╭─ DATA SUPPLIED

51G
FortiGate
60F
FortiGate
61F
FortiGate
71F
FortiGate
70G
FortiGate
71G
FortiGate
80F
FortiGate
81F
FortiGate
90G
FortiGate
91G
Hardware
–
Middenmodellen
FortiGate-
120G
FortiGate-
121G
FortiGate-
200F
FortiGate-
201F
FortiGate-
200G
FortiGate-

╰─
╭─ DATA SUPPLIED

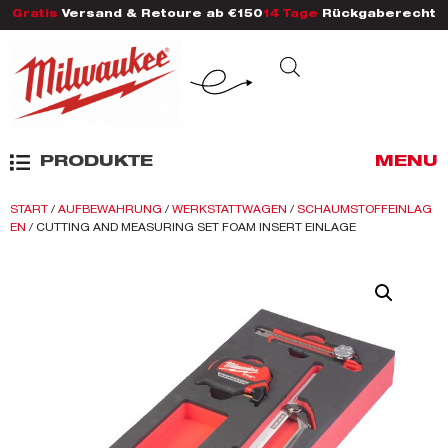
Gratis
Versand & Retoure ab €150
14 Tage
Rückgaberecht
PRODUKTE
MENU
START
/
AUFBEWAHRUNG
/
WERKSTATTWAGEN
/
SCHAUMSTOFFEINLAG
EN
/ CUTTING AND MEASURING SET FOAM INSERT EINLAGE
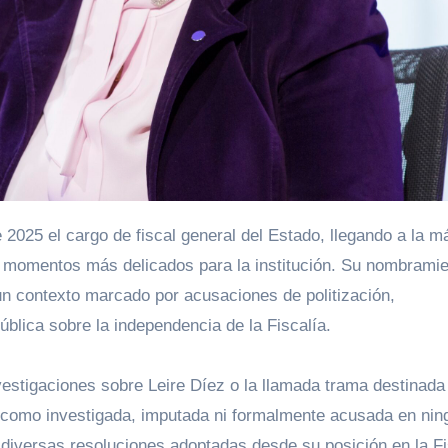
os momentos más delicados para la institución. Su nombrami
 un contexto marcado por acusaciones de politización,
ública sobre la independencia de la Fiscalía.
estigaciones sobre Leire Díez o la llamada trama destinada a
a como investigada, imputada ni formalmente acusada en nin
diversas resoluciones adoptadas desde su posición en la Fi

╰─
╭─ DATA SUPPLIED

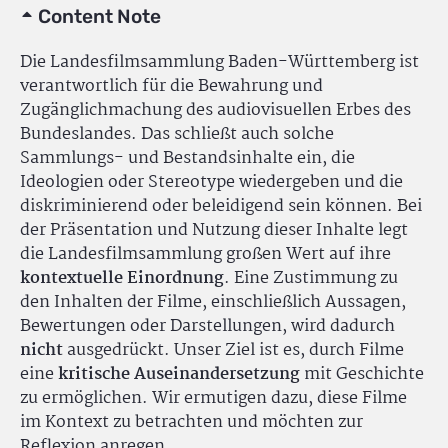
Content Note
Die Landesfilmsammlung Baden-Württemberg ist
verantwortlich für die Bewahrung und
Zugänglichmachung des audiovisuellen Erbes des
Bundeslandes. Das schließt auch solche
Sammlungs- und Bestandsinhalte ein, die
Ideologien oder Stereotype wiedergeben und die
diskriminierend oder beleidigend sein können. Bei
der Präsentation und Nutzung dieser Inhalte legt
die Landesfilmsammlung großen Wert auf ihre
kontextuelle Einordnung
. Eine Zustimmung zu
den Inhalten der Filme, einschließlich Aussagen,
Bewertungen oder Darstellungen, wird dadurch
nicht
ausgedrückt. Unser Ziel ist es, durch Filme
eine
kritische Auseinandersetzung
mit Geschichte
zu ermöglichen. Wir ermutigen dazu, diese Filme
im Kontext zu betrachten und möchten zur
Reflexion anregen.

╰─

DIRECTIONS >>
Starting at the line of the material that contains "os momentos más" and stopping after the line that contains "diversas resoluciones adoptadas", output those lines as a JSON list of strings, one per line, leaving out any blank lines.

ANSWER TO THIS EXERCISE >>
[
  "os momentos más delicados para la institución. Su nombrami",
  " un contexto marcado por acusaciones de politización,",
  "ública sobre la independencia de la Fiscalía.",
  "estigaciones sobre Leire Díez o la llamada trama destinada a",
  "a como investigada, imputada ni formalmente acusada en nin",
  "diversas resoluciones adoptadas desde su posición en la Fi"
]